Storm contracting can be highly competitive. While many contractors rely on door-to-door advertising and flashy handouts, your professionalism will often speak for itself. Bolster your merit by taking certain additional steps:

  • Offer product and payment variety – Don’t offer the bare minimum with your product offerings. If your client lives in ‘Hail Alley’ and receives significant roof damage on an annual basis, a run-of the-mill asphalt shingle probably won’t do the job. You may want to be able to offer a polymer-modified shingle, an extremely impact- and weather-resistant alternative to common asphalt shingles. It’s also important to include a variety of payment options, including financing, especially in areas where there are high deductibles. 
  • Offer knowledge – Helping potential customers understand their manufacturer warranty (life expectancy guarantees of the product) and workmanship warranty (protection guarantees following the installation of the product) is a value-added service for contractors. Helping people understand these protections gives you an opportunity to further highlight the benefits and longevity of the product. It also demonstrates your commitment to the customer. If you are credentialed by the manufacturer of the products you install, include mention of it in your customer conversations as another feather in your cap.

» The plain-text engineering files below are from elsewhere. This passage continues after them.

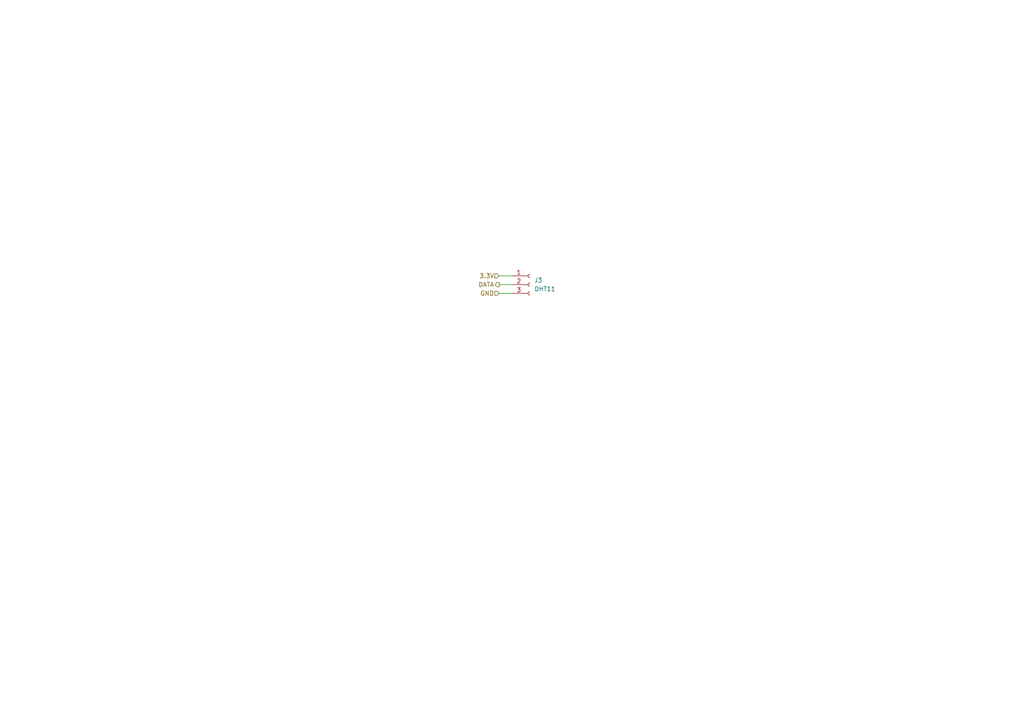
<source format=kicad_sch>
(kicad_sch (version 20230121) (generator eeschema)

  (uuid a1e9643e-67e6-4e88-b716-1b37402dd152)

  (paper "A4")

  


  (wire (pts (xy 144.78 85.09) (xy 148.59 85.09))
    (stroke (width 0) (type default))
    (uuid aca3c4ed-a6f4-423a-918c-441a0cd198a3)
  )
  (wire (pts (xy 144.78 82.55) (xy 148.59 82.55))
    (stroke (width 0) (type default))
    (uuid d0af24c8-fd46-4ae1-8d91-22dcf57e2420)
  )
  (wire (pts (xy 144.78 80.01) (xy 148.59 80.01))
    (stroke (width 0) (type default))
    (uuid f0104eb1-8b39-4fdd-bbbb-a9701a16127e)
  )

  (hierarchical_label "GND" (shape input) (at 144.78 85.09 180) (fields_autoplaced)
    (effects (font (size 1.27 1.27)) (justify right))
    (uuid 0f333e79-1c87-4b80-b404-92406f6e9137)
  )
  (hierarchical_label "3.3V" (shape input) (at 144.78 80.01 180) (fields_autoplaced)
    (effects (font (size 1.27 1.27)) (justify right))
    (uuid 26acc6eb-b1eb-47d1-bb81-713b7efba8d7)
  )
  (hierarchical_label "DATA" (shape output) (at 144.78 82.55 180) (fields_autoplaced)
    (effects (font (size 1.27 1.27)) (justify right))
    (uuid c42245d3-6065-4a9e-95b0-943a57a036e8)
  )

  (symbol (lib_id "Connector:Conn_01x03_Socket") (at 153.67 82.55 0) (unit 1)
    (in_bom yes) (on_board yes) (dnp no) (fields_autoplaced)
    (uuid ee1b4908-d154-4704-b479-96696053439b)
    (property "Reference" "J3" (at 154.94 81.28 0)
      (effects (font (size 1.27 1.27)) (justify left))
    )
    (property "Value" "DHT11" (at 154.94 83.82 0)
      (effects (font (size 1.27 1.27)) (justify left))
    )
    (property "Footprint" "Connector_PinSocket_2.54mm:PinSocket_1x03_P2.54mm_Vertical" (at 153.67 82.55 0)
      (effects (font (size 1.27 1.27)) hide)
    )
    (property "Datasheet" "~" (at 153.67 82.55 0)
      (effects (font (size 1.27 1.27)) hide)
    )
    (pin "1" (uuid 570086d1-fe8b-455c-a3e0-4f43066d714c))
    (pin "2" (uuid 6fc918d2-f921-499a-a7a6-959d643342ea))
    (pin "3" (uuid bbdf1250-d751-43f0-aa41-9e4b9d326f56))
    (instances
      (project "sys_incendios_Tx"
        (path "/3ffc91b3-4be5-49e3-b556-519b3409d689/3302b9d6-f9ce-4232-9111-d353b348eb39"
          (reference "J3") (unit 1)
        )
      )
    )
  )
)

</source>
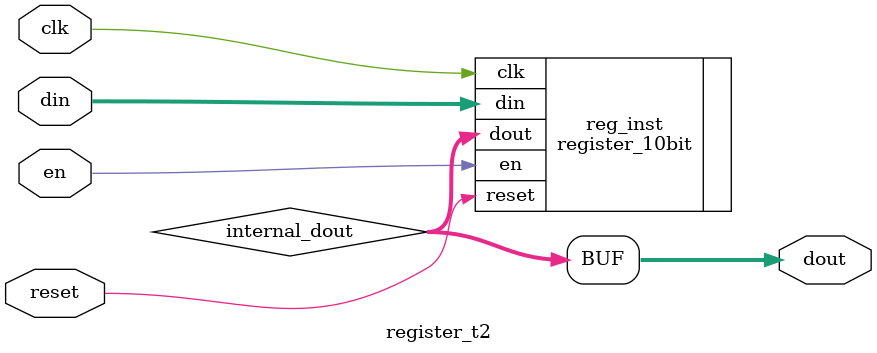
<source format=v>
`timescale 1 ns/1 ps
module register_t2(
    output wire [9:0] dout,
    input wire clk, reset, en,
    input wire [9:0] din );
    
    wire [9:0] internal_dout;
    
    register_10bit reg_inst(.clk(clk), .reset(reset), .en(en), .dout(internal_dout), .din(din));
    
    assign dout = internal_dout;
endmodule
</source>
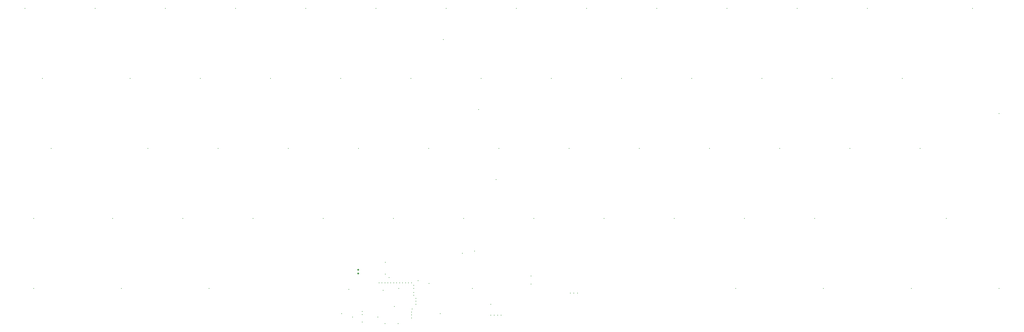
<source format=gbr>
%TF.GenerationSoftware,KiCad,Pcbnew,8.0.3*%
%TF.CreationDate,2024-07-17T22:30:16+08:00*%
%TF.ProjectId,PH60_Rev2,50483630-5f52-4657-9632-2e6b69636164,rev?*%
%TF.SameCoordinates,Original*%
%TF.FileFunction,Plated,1,4,PTH,Drill*%
%TF.FilePolarity,Positive*%
%FSLAX46Y46*%
G04 Gerber Fmt 4.6, Leading zero omitted, Abs format (unit mm)*
G04 Created by KiCad (PCBNEW 8.0.3) date 2024-07-17 22:30:16*
%MOMM*%
%LPD*%
G01*
G04 APERTURE LIST*
%TA.AperFunction,ViaDrill*%
%ADD10C,0.300000*%
%TD*%
%TA.AperFunction,ComponentDrill*%
%ADD11C,0.500000*%
%TD*%
G04 APERTURE END LIST*
D10*
X43950000Y-34975000D03*
X46325000Y-92125000D03*
X46325000Y-111175000D03*
X48725000Y-54025000D03*
X51100000Y-73075000D03*
X63000000Y-34975000D03*
X67775000Y-92125000D03*
X70150000Y-111175000D03*
X72525000Y-54025000D03*
X77300000Y-73075000D03*
X82050000Y-34975000D03*
X86825000Y-92125000D03*
X91575000Y-54025000D03*
X93950000Y-111175000D03*
X96350000Y-73075000D03*
X101100000Y-34975000D03*
X105875000Y-92125000D03*
X110625000Y-54025000D03*
X115400000Y-73075000D03*
X120150000Y-34975000D03*
X124925000Y-92125000D03*
X129675000Y-54025000D03*
X129875000Y-118025000D03*
X131825000Y-111425000D03*
X132825000Y-118975000D03*
X134450000Y-73075000D03*
X135475000Y-117475000D03*
X135475000Y-118275003D03*
X135475000Y-120325000D03*
X139200000Y-34975000D03*
X139675000Y-118975000D03*
X140024985Y-109625000D03*
X140824988Y-109625000D03*
X141146700Y-111653300D03*
X141624991Y-109625000D03*
X141625000Y-120725000D03*
X141775000Y-104075000D03*
X141775000Y-107275000D03*
X142424994Y-109625000D03*
X142725000Y-108225000D03*
X143224997Y-109625000D03*
X143975000Y-92125000D03*
X144025000Y-109625000D03*
X144225000Y-116125000D03*
X144825003Y-109625000D03*
X145225000Y-120725000D03*
X145425000Y-111161240D03*
X145625006Y-109625000D03*
X146425009Y-109625000D03*
X147225012Y-109625000D03*
X148025015Y-109625000D03*
X148725000Y-54025000D03*
X148825000Y-117575000D03*
X148825000Y-118375003D03*
X148825000Y-119175006D03*
X148825018Y-109625000D03*
X149010209Y-116796732D03*
X149425000Y-110325000D03*
X149425000Y-111173528D03*
X149425000Y-112274991D03*
X149425000Y-113074994D03*
X150019692Y-114659101D03*
X150032108Y-115517892D03*
X150042748Y-113859431D03*
X150675000Y-109075000D03*
X153500000Y-73075000D03*
X153598525Y-109798525D03*
X156625000Y-118025000D03*
X157525000Y-43475000D03*
X158250000Y-34975000D03*
X162675000Y-101600000D03*
X163025000Y-92125000D03*
X165400000Y-111175000D03*
X166000000Y-101000000D03*
X167025000Y-62525000D03*
X167775000Y-54025000D03*
X170325000Y-115475000D03*
X170325000Y-118425000D03*
X171275000Y-118425000D03*
X171775000Y-81575000D03*
X172225000Y-118425000D03*
X172550000Y-73075000D03*
X173175000Y-118425000D03*
X177300000Y-34975000D03*
X181325000Y-107775000D03*
X181325000Y-109975000D03*
X182075000Y-92125000D03*
X186825000Y-54025000D03*
X191600000Y-73075000D03*
X191925000Y-112425000D03*
X192925000Y-112425000D03*
X193925000Y-112425000D03*
X196375000Y-34975000D03*
X201125000Y-92125000D03*
X205875000Y-54025000D03*
X210650000Y-73075000D03*
X215425000Y-34975000D03*
X220175000Y-92125000D03*
X224925000Y-54025000D03*
X229700000Y-73075000D03*
X234450000Y-34975000D03*
X236825000Y-111175000D03*
X239225000Y-92125000D03*
X243975000Y-54025000D03*
X248750000Y-73075000D03*
X253500000Y-34975000D03*
X258275000Y-92125000D03*
X260650000Y-111175000D03*
X263025000Y-54025000D03*
X267800000Y-73075000D03*
X272550000Y-34975000D03*
X282075000Y-54025000D03*
X284475000Y-111175000D03*
X286850000Y-73075000D03*
X293975000Y-92125000D03*
X301125000Y-34975000D03*
X308275000Y-63550000D03*
X308275000Y-111175000D03*
D11*
%TO.C,J2*%
X134375000Y-106075000D03*
X134375000Y-107075000D03*
M02*

</source>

  • Offer an understanding of the insurance process – Many property owners have never been through an insurance claim on their home. The insurance paperwork, payment schedule, and whole process can be confusing. Helping your customers understand what the insurance is paying, why they are covering the loss (including why hail-damaged shingles need to be replaced, even if they can’t see the physical damage) and how the payments will happen, will create a satisfied customer and result in positive reviews and potential referrals.
  • Create a pressure-free customer experience – Storm-affected homeowners are often anxious, vulnerable, and eager to fix the problem. After assessing the damage with the insurance adjuster and presenting the homeowner with options, give the homeowner time to make the best decision for the household. Be sure to give the insurance company time to estimate the damage before asking the homeowner to sign a contract, and be upfront about any costs of which the homeowner may be unaware.

Storm contractors serve an important role in helping communities recover from disasters. When they present themselves as knowledgeable, trustworthy, and committed, they can more easily carve out a profitable existence.